■ **WHAT YOU HAVE TO DO**
Look below and pull out each line with the word "владеть".

■ **RECORDS FOR THIS EXERCISE**

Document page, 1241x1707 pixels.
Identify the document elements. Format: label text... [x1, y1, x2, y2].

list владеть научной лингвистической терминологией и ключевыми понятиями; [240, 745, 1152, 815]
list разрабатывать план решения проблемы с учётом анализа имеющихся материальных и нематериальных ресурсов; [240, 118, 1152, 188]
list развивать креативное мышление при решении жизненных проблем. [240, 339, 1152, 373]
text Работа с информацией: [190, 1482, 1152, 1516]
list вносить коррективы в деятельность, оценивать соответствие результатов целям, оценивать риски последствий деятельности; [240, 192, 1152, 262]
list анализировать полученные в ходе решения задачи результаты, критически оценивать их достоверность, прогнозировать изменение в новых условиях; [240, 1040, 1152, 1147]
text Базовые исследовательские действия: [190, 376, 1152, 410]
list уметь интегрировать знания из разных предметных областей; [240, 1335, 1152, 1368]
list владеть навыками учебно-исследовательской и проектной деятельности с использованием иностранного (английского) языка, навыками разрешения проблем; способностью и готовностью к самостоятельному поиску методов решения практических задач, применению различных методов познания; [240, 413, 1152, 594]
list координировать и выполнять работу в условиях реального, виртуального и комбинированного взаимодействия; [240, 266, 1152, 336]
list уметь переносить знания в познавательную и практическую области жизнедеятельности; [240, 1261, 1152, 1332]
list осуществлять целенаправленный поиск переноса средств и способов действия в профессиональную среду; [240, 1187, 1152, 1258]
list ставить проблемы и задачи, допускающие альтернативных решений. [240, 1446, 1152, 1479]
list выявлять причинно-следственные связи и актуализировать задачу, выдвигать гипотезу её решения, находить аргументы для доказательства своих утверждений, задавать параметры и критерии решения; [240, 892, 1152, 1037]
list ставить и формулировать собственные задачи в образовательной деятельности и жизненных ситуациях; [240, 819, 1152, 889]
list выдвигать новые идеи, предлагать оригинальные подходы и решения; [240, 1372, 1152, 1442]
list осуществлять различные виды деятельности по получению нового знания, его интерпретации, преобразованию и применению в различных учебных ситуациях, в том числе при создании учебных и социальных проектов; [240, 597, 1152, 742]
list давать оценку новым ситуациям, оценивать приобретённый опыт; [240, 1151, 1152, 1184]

■ **YOUR SOLUTION**
list владеть научной лингвистической терминологией и ключевыми понятиями; [240, 745, 1152, 815]
list владеть навыками учебно-исследовательской и проектной деятельности с использованием иностранного (английского) языка, навыками разрешения проблем; способностью и готовностью к самостоятельному поиску методов решения практических задач, применению различных методов познания; [240, 413, 1152, 594]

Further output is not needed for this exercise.